■ **AVAILABLE DATA**:
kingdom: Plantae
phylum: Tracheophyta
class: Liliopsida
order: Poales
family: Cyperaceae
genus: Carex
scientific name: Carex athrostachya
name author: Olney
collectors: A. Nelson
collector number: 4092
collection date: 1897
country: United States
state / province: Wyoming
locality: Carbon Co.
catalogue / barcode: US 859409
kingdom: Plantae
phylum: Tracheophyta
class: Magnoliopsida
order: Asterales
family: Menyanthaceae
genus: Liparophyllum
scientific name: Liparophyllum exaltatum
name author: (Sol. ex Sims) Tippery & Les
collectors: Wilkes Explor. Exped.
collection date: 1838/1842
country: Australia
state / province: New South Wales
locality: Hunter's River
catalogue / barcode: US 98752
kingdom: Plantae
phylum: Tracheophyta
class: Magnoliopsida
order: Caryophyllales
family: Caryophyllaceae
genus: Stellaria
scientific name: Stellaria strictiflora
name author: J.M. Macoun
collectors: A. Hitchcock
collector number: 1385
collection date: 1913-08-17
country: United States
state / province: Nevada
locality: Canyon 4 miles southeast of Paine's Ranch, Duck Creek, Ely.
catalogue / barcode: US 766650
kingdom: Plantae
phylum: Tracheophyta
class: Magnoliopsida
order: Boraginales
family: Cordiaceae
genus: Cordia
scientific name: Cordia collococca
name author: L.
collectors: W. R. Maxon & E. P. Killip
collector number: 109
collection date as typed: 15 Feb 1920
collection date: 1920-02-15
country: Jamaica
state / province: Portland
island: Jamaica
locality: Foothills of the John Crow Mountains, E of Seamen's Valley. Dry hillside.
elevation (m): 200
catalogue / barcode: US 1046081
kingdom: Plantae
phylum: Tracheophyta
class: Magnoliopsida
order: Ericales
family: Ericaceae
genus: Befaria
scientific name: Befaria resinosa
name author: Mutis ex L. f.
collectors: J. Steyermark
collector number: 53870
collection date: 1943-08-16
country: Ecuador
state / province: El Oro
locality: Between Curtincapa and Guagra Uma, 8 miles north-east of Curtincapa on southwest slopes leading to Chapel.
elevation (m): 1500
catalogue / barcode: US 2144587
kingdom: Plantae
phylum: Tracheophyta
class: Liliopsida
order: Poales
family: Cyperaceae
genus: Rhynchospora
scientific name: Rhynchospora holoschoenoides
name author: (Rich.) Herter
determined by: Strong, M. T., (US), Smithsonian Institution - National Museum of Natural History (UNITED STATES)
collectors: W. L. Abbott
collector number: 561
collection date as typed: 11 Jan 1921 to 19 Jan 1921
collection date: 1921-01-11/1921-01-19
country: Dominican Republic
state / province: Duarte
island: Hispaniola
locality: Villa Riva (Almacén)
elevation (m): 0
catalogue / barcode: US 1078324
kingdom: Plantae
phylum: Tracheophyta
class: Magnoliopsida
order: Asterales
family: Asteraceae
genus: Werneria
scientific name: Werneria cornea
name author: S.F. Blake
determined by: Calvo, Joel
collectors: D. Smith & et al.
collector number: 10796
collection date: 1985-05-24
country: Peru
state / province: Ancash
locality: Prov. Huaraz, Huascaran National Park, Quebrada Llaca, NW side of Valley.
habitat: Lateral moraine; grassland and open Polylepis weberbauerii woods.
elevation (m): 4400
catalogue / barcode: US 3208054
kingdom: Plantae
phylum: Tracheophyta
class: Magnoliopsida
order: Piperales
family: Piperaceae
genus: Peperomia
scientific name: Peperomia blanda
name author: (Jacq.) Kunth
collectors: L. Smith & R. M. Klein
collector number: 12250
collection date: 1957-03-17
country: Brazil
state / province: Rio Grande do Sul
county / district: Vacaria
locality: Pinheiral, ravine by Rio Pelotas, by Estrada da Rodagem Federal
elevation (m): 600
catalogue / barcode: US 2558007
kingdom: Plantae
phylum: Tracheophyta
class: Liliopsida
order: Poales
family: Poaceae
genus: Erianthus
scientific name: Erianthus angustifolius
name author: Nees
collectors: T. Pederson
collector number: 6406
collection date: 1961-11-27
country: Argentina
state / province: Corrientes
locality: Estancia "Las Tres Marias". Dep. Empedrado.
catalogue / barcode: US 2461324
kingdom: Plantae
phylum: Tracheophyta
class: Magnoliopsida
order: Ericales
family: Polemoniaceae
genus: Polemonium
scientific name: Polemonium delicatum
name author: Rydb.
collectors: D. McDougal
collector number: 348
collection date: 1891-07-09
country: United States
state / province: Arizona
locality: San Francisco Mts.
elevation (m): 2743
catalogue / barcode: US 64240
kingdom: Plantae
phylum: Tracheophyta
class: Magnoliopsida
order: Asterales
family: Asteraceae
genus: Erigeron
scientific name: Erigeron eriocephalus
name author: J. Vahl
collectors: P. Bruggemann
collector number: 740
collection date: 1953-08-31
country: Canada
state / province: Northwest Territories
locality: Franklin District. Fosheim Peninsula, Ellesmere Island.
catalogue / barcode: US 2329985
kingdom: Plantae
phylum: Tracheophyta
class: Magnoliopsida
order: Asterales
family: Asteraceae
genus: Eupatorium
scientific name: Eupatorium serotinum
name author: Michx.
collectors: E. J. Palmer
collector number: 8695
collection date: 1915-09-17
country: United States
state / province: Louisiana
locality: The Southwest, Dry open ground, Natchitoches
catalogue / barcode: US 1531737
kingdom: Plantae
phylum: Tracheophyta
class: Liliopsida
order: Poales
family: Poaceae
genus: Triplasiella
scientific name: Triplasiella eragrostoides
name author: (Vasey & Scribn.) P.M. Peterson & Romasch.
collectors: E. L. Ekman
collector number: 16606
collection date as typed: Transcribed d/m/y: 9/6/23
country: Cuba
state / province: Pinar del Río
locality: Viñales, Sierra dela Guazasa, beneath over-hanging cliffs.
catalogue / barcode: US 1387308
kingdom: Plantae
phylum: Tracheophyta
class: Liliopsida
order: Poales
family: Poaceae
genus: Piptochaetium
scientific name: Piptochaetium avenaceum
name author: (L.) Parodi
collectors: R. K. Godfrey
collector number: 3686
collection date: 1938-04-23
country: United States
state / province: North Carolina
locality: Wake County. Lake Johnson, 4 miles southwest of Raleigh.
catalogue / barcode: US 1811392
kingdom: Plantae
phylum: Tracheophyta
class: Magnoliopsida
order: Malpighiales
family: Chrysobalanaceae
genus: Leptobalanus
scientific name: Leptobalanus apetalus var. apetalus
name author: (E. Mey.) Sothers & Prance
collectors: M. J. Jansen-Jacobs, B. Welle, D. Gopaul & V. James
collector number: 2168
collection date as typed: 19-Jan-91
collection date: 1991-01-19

■ **DIRECTIONS FOR THIS TASK**:
Reproduce every line of the material above, keeping each word, number and punctuation mark unchanged.

■ **RESPONSE BELOW**:
kingdom: Plantae
phylum: Tracheophyta
class: Liliopsida
order: Poales
family: Cyperaceae
genus: Carex
scientific name: Carex athrostachya
name author: Olney
collectors: A. Nelson
collector number: 4092
collection date: 1897
country: United States
state / province: Wyoming
locality: Carbon Co.
catalogue / barcode: US 859409
kingdom: Plantae
phylum: Tracheophyta
class: Magnoliopsida
order: Asterales
family: Menyanthaceae
genus: Liparophyllum
scientific name: Liparophyllum exaltatum
name author: (Sol. ex Sims) Tippery & Les
collectors: Wilkes Explor. Exped.
collection date: 1838/1842
country: Australia
state / province: New South Wales
locality: Hunter's River
catalogue / barcode: US 98752
kingdom: Plantae
phylum: Tracheophyta
class: Magnoliopsida
order: Caryophyllales
family: Caryophyllaceae
genus: Stellaria
scientific name: Stellaria strictiflora
name author: J.M. Macoun
collectors: A. Hitchcock
collector number: 1385
collection date: 1913-08-17
country: United States
state / province: Nevada
locality: Canyon 4 miles southeast of Paine's Ranch, Duck Creek, Ely.
catalogue / barcode: US 766650
kingdom: Plantae
phylum: Tracheophyta
class: Magnoliopsida
order: Boraginales
family: Cordiaceae
genus: Cordia
scientific name: Cordia collococca
name author: L.
collectors: W. R. Maxon & E. P. Killip
collector number: 109
collection date as typed: 15 Feb 1920
collection date: 1920-02-15
country: Jamaica
state / province: Portland
island: Jamaica
locality: Foothills of the John Crow Mountains, E of Seamen's Valley. Dry hillside.
elevation (m): 200
catalogue / barcode: US 1046081
kingdom: Plantae
phylum: Tracheophyta
class: Magnoliopsida
order: Ericales
family: Ericaceae
genus: Befaria
scientific name: Befaria resinosa
name author: Mutis ex L. f.
collectors: J. Steyermark
collector number: 53870
collection date: 1943-08-16
country: Ecuador
state / province: El Oro
locality: Between Curtincapa and Guagra Uma, 8 miles north-east of Curtincapa on southwest slopes leading to Chapel.
elevation (m): 1500
catalogue / barcode: US 2144587
kingdom: Plantae
phylum: Tracheophyta
class: Liliopsida
order: Poales
family: Cyperaceae
genus: Rhynchospora
scientific name: Rhynchospora holoschoenoides
name author: (Rich.) Herter
determined by: Strong, M. T., (US), Smithsonian Institution - National Museum of Natural History (UNITED STATES)
collectors: W. L. Abbott
collector number: 561
collection date as typed: 11 Jan 1921 to 19 Jan 1921
collection date: 1921-01-11/1921-01-19
country: Dominican Republic
state / province: Duarte
island: Hispaniola
locality: Villa Riva (Almacén)
elevation (m): 0
catalogue / barcode: US 1078324
kingdom: Plantae
phylum: Tracheophyta
class: Magnoliopsida
order: Asterales
family: Asteraceae
genus: Werneria
scientific name: Werneria cornea
name author: S.F. Blake
determined by: Calvo, Joel
collectors: D. Smith & et al.
collector number: 10796
collection date: 1985-05-24
country: Peru
state / province: Ancash
locality: Prov. Huaraz, Huascaran National Park, Quebrada Llaca, NW side of Valley.
habitat: Lateral moraine; grassland and open Polylepis weberbauerii woods.
elevation (m): 4400
catalogue / barcode: US 3208054
kingdom: Plantae
phylum: Tracheophyta
class: Magnoliopsida
order: Piperales
family: Piperaceae
genus: Peperomia
scientific name: Peperomia blanda
name author: (Jacq.) Kunth
collectors: L. Smith & R. M. Klein
collector number: 12250
collection date: 1957-03-17
country: Brazil
state / province: Rio Grande do Sul
county / district: Vacaria
locality: Pinheiral, ravine by Rio Pelotas, by Estrada da Rodagem Federal
elevation (m): 600
catalogue / barcode: US 2558007
kingdom: Plantae
phylum: Tracheophyta
class: Liliopsida
order: Poales
family: Poaceae
genus: Erianthus
scientific name: Erianthus angustifolius
name author: Nees
collectors: T. Pederson
collector number: 6406
collection date: 1961-11-27
country: Argentina
state / province: Corrientes
locality: Estancia "Las Tres Marias". Dep. Empedrado.
catalogue / barcode: US 2461324
kingdom: Plantae
phylum: Tracheophyta
class: Magnoliopsida
order: Ericales
family: Polemoniaceae
genus: Polemonium
scientific name: Polemonium delicatum
name author: Rydb.
collectors: D. McDougal
collector number: 348
collection date: 1891-07-09
country: United States
state / province: Arizona
locality: San Francisco Mts.
elevation (m): 2743
catalogue / barcode: US 64240
kingdom: Plantae
phylum: Tracheophyta
class: Magnoliopsida
order: Asterales
family: Asteraceae
genus: Erigeron
scientific name: Erigeron eriocephalus
name author: J. Vahl
collectors: P. Bruggemann
collector number: 740
collection date: 1953-08-31
country: Canada
state / province: Northwest Territories
locality: Franklin District. Fosheim Peninsula, Ellesmere Island.
catalogue / barcode: US 2329985
kingdom: Plantae
phylum: Tracheophyta
class: Magnoliopsida
order: Asterales
family: Asteraceae
genus: Eupatorium
scientific name: Eupatorium serotinum
name author: Michx.
collectors: E. J. Palmer
collector number: 8695
collection date: 1915-09-17
country: United States
state / province: Louisiana
locality: The Southwest, Dry open ground, Natchitoches
catalogue / barcode: US 1531737
kingdom: Plantae
phylum: Tracheophyta
class: Liliopsida
order: Poales
family: Poaceae
genus: Triplasiella
scientific name: Triplasiella eragrostoides
name author: (Vasey & Scribn.) P.M. Peterson & Romasch.
collectors: E. L. Ekman
collector number: 16606
collection date as typed: Transcribed d/m/y: 9/6/23
country: Cuba
state / province: Pinar del Río
locality: Viñales, Sierra dela Guazasa, beneath over-hanging cliffs.
catalogue / barcode: US 1387308
kingdom: Plantae
phylum: Tracheophyta
class: Liliopsida
order: Poales
family: Poaceae
genus: Piptochaetium
scientific name: Piptochaetium avenaceum
name author: (L.) Parodi
collectors: R. K. Godfrey
collector number: 3686
collection date: 1938-04-23
country: United States
state / province: North Carolina
locality: Wake County. Lake Johnson, 4 miles southwest of Raleigh.
catalogue / barcode: US 1811392
kingdom: Plantae
phylum: Tracheophyta
class: Magnoliopsida
order: Malpighiales
family: Chrysobalanaceae
genus: Leptobalanus
scientific name: Leptobalanus apetalus var. apetalus
name author: (E. Mey.) Sothers & Prance
collectors: M. J. Jansen-Jacobs, B. Welle, D. Gopaul & V. James
collector number: 2168
collection date as typed: 19-Jan-91
collection date: 1991-01-19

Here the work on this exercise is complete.